Who Will Catch Us When We Fall

1 Peter 1:3-9  John 6:37-40 Deut 33:27

 

Whilst never being what you would describe as a particularly graceful individual – I do have a great deal of admiration for those who seem to have this quality in abundance.

 

I marvel especially at a team of trapeze artists at a circus as they launch themselves into mid air, twisting and turning with great skill and elegance before they are caught expertly by another.

 

I am transfixed by the combination of grace and risk and faith shown by such people. But those who fly through the air would be nothing without someone waiting to catch Him. The one with his arms outstretched, clinging on to his trapeze with only his feet maybe – to pluck the other out of the sky when he seemed to be in freefall.

 

You and I are flyers and fallers – each and every one of us – we can’t help but be.

Life is good to us and there are days when we fly through the air with grace.

We take risks and they pay off. We take a chance and it works. We amaze ourselves with how creative we can be – everything feels synchronised.

 

But then we fall usually when we’re least expecting it. We grasp for what should have been there and there’s only thin air – we take one risk too many and suddenly we are in freefall.

 

The beauty of those we remember in our prayers tonight is that they have often been the ones to catch us when we’ve flown far too bravely for our own good.
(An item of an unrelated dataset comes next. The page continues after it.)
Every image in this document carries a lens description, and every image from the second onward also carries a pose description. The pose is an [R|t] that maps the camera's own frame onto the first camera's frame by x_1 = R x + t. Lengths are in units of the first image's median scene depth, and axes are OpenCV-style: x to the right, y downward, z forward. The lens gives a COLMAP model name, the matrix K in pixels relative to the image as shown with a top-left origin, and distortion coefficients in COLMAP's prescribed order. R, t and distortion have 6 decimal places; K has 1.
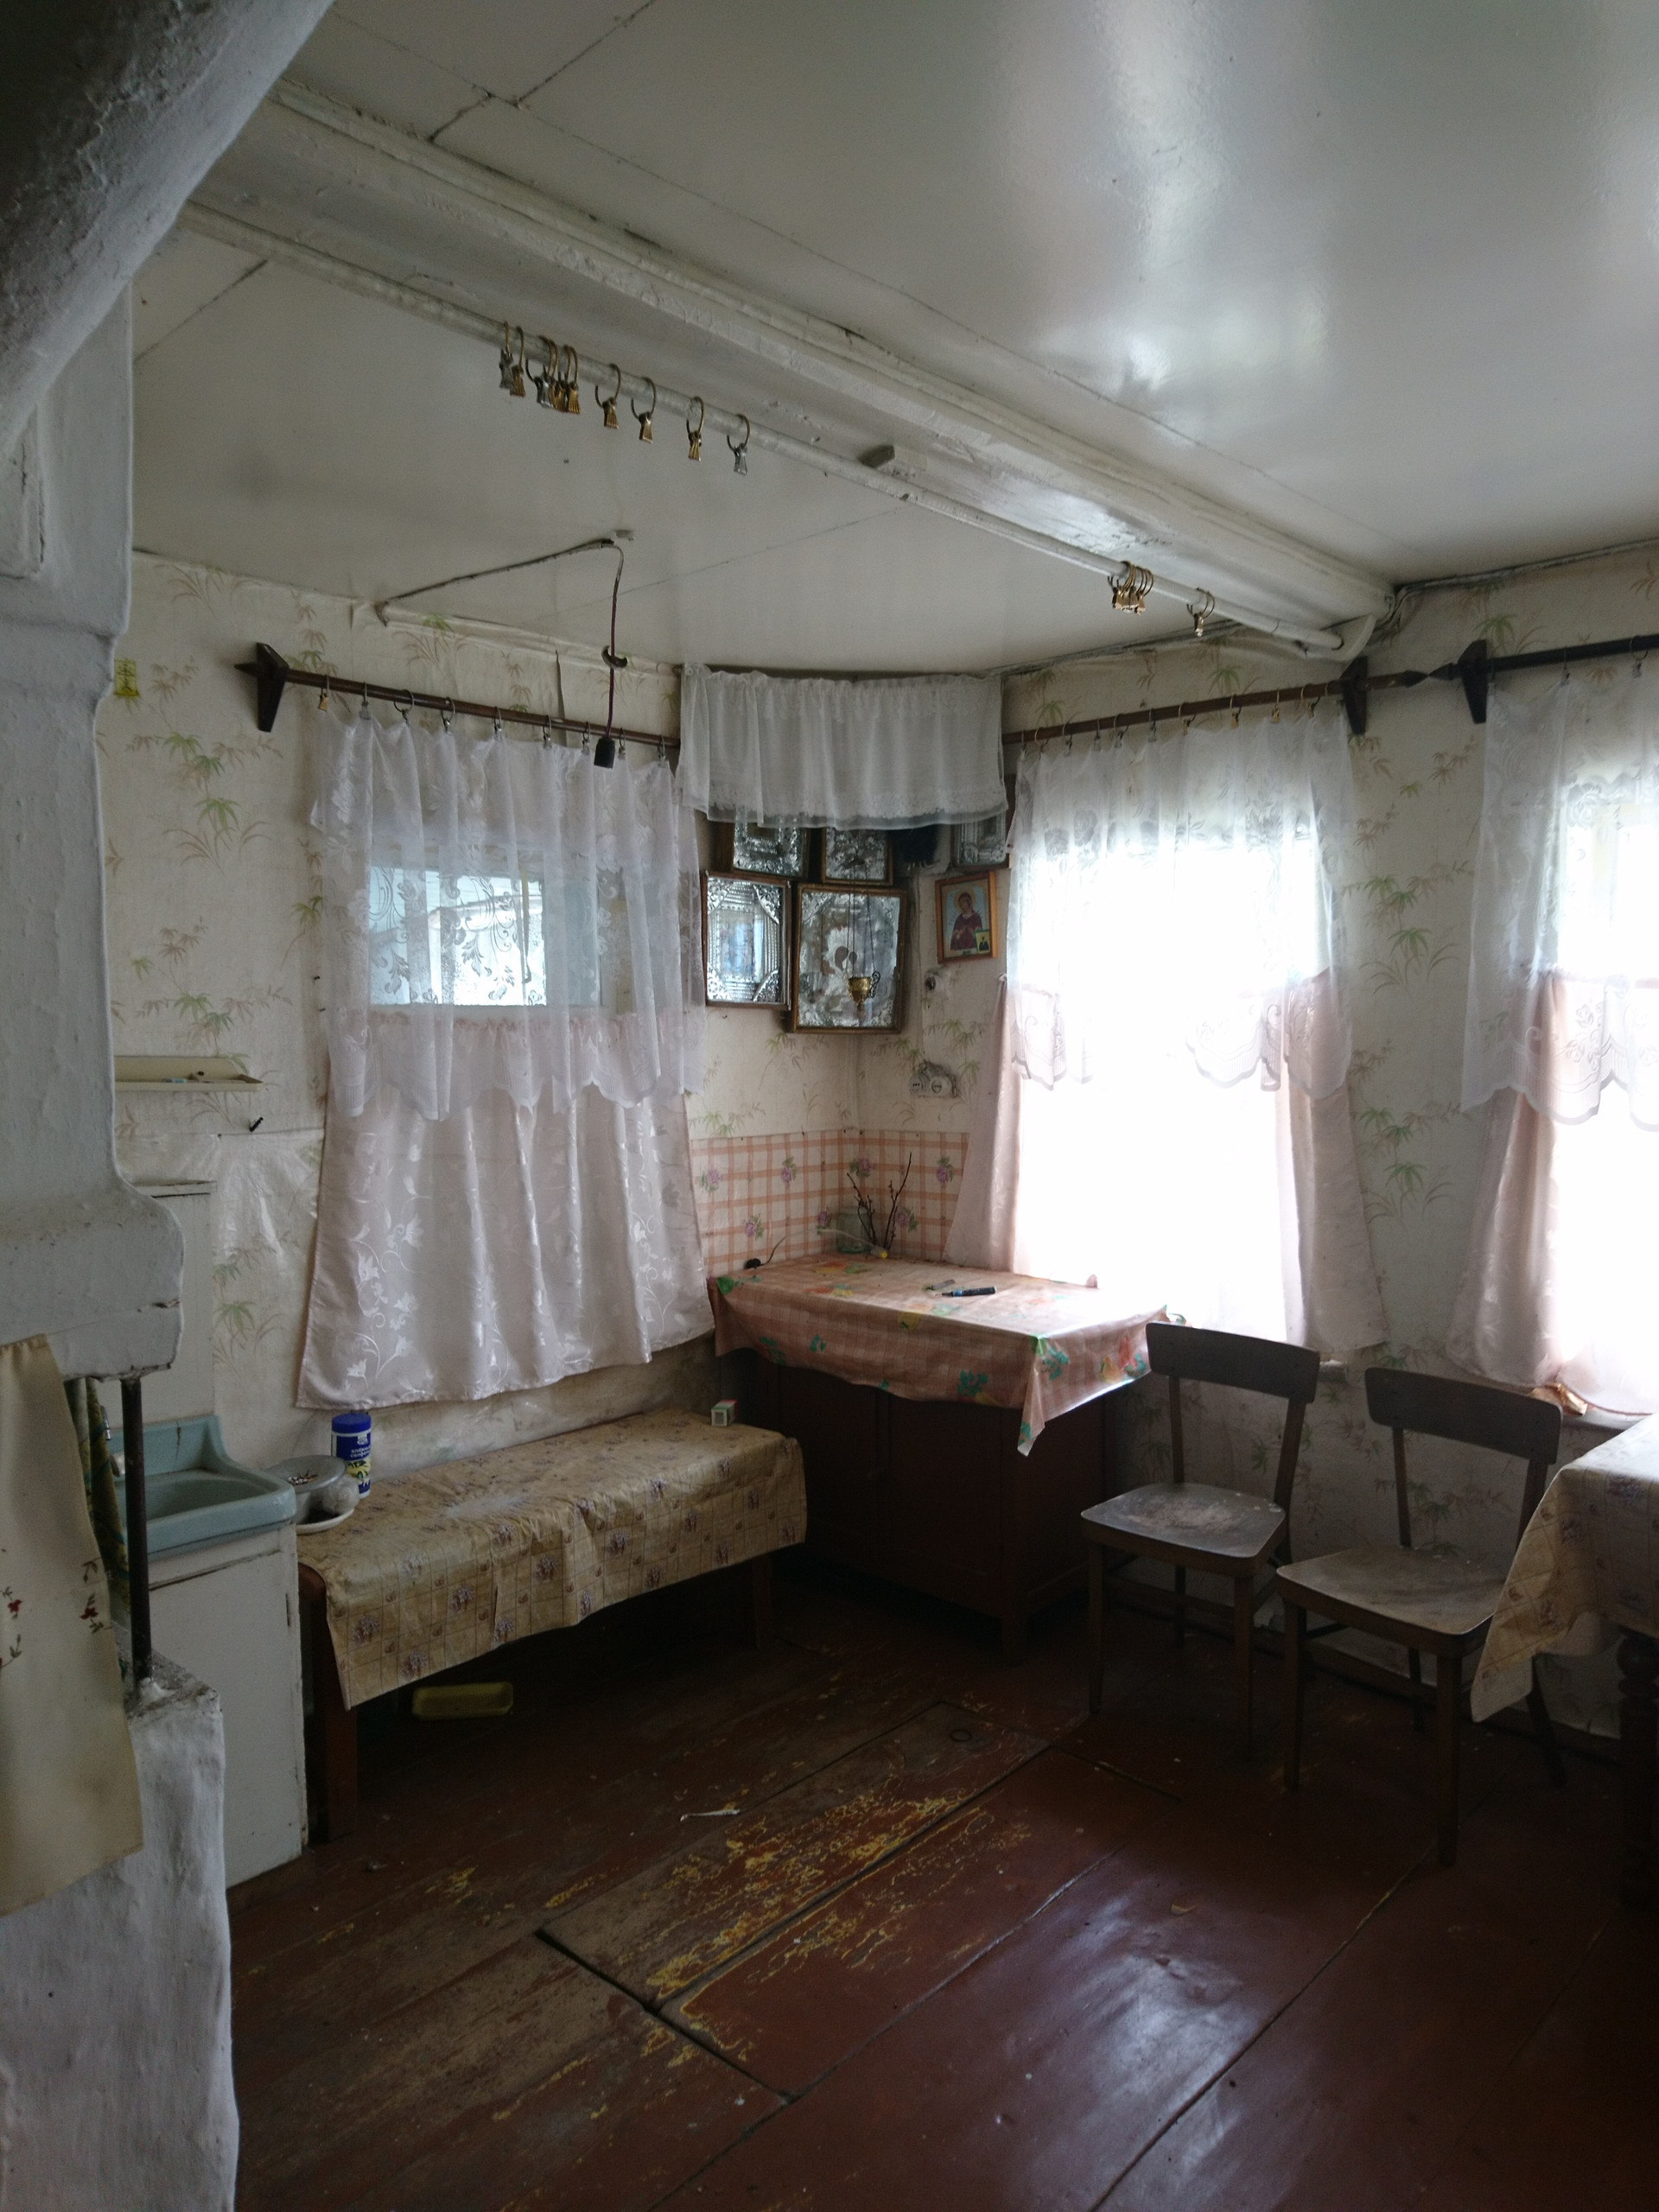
lens RADIAL K [[1574.6, 0, 829.5], [0, 1574.6, 1106.0], [0, 0, 1]] dist [-0.001482, 0.000846]
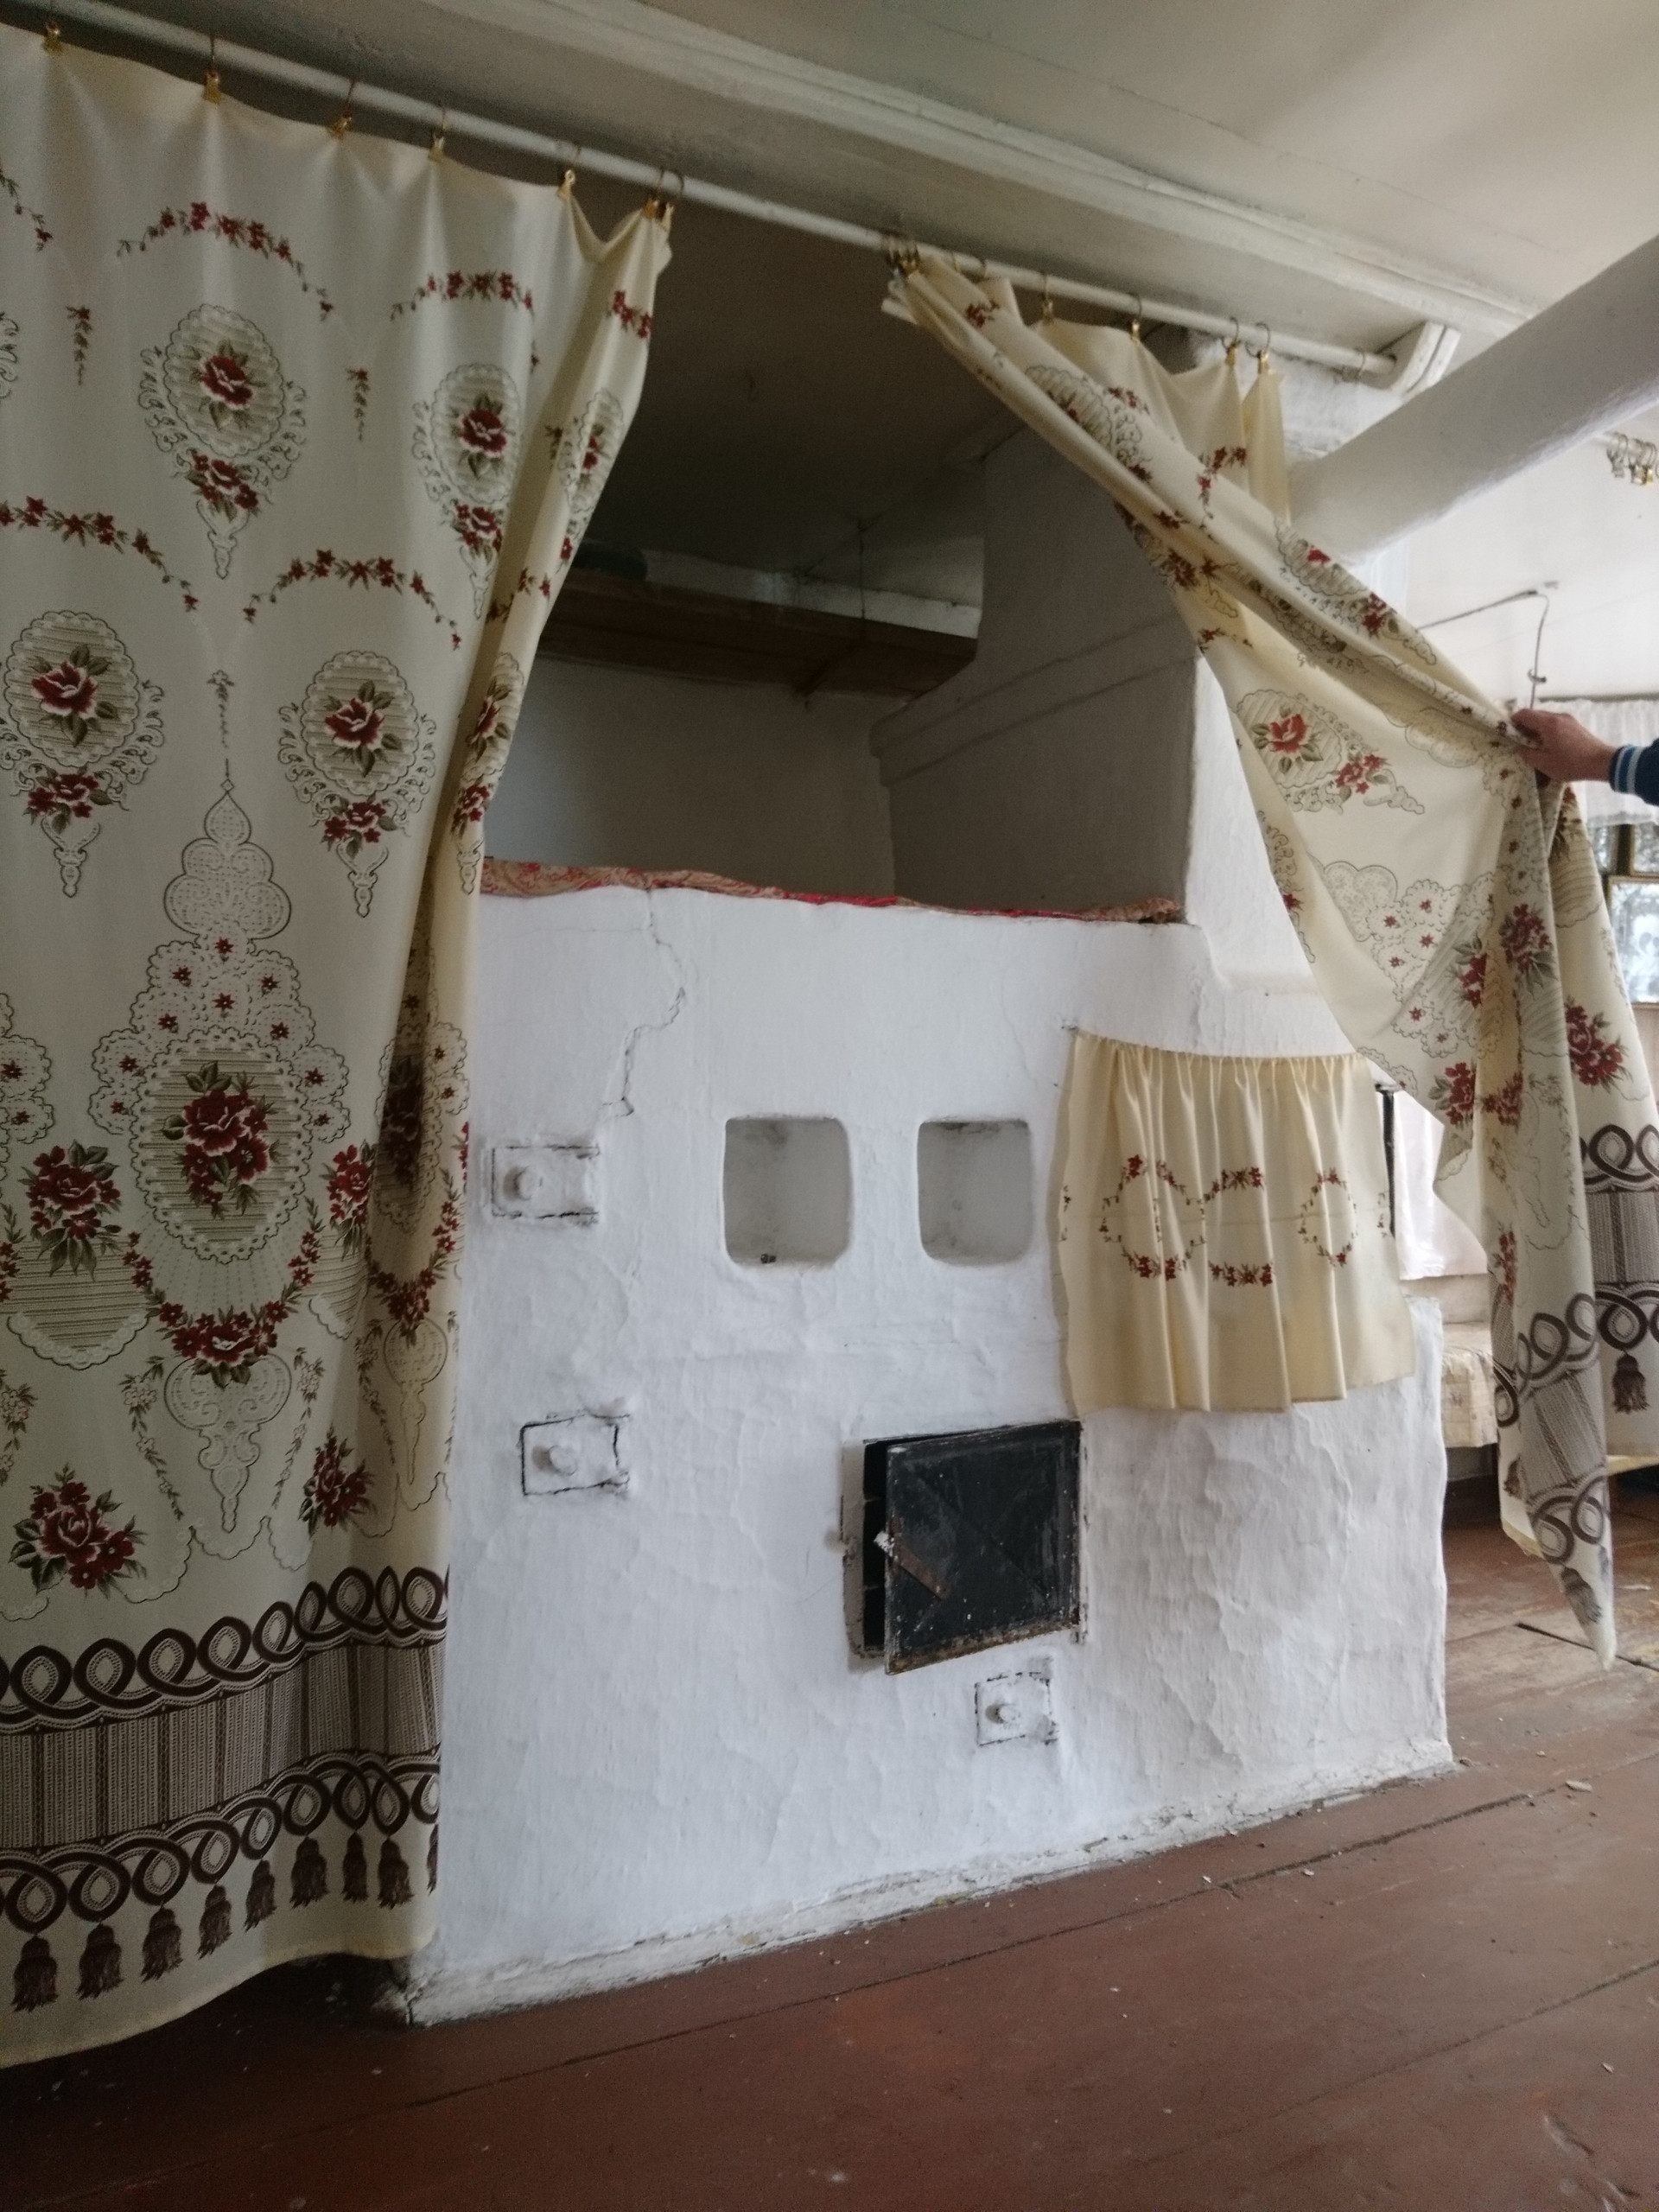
lens RADIAL K [[1574.6, 0, 829.5], [0, 1574.6, 1106.0], [0, 0, 1]] dist [-0.001482, 0.000846]
pose [[0.942441, -0.014919, -0.334039, -0.257716], [-0.011873, 0.996881, -0.078021, 0.186061], [0.334161, 0.077496, 0.939325, -0.419657]]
They have been the ones to offer themselves for us to grasp onto when otherwise we would have hit the ground.

Sometimes we are regretful in that we did not reach out and grasp their love more.

Sometimes maybe that love was not there for us – for each and every one of us is human.

Then there would have been times when we offered ourselves – hanging there and reaching out because we loved.

For in the end we were flyers and fallers together.

 

In the end we simply come together today to thank God for those with whom we shared the grace, took the risks and invested the faith and in doing so we increasingly know that we were all caught up in God.

 

We come together to say that our love for them is such that we go on stretching our arms towards them – even though we know that they are out of reach and held by another.

And when sadness grips us acutely - we inevitably ask – who will catch us now?

 

Flyers and fallers need an ultimate catcher who in the end perfects our hapless spiralling about.

There is such a one in Christ for did he not hang with his arms outstretched like one participating in our strange routine?

Is there not a promise tucked away in Deuteronomy of all places:

“The eternal God is your refuge and underneath are the everlasting arms”

 

In our Epistle reading, Peter speaks of this hope of salvation as we pass through the glories and the trials of life.

In the Gospel Jesus speaks of a raising up upon the last day – when everything about us will be gathered to Him and nothing be lost.

And in that eternal catching and holding, towards which you and I are moving all tears and pains vanish forever.

 

Such a vision is, in my view, a reality for those we remember tonight – so amidst the pain of loss there is thanksgiving in our hearts as we pray.

 

For ourselves we carry on – flying and falling as inevitably as day turns into night with that dangerous combination of grace and risk that characterises the faithful follower.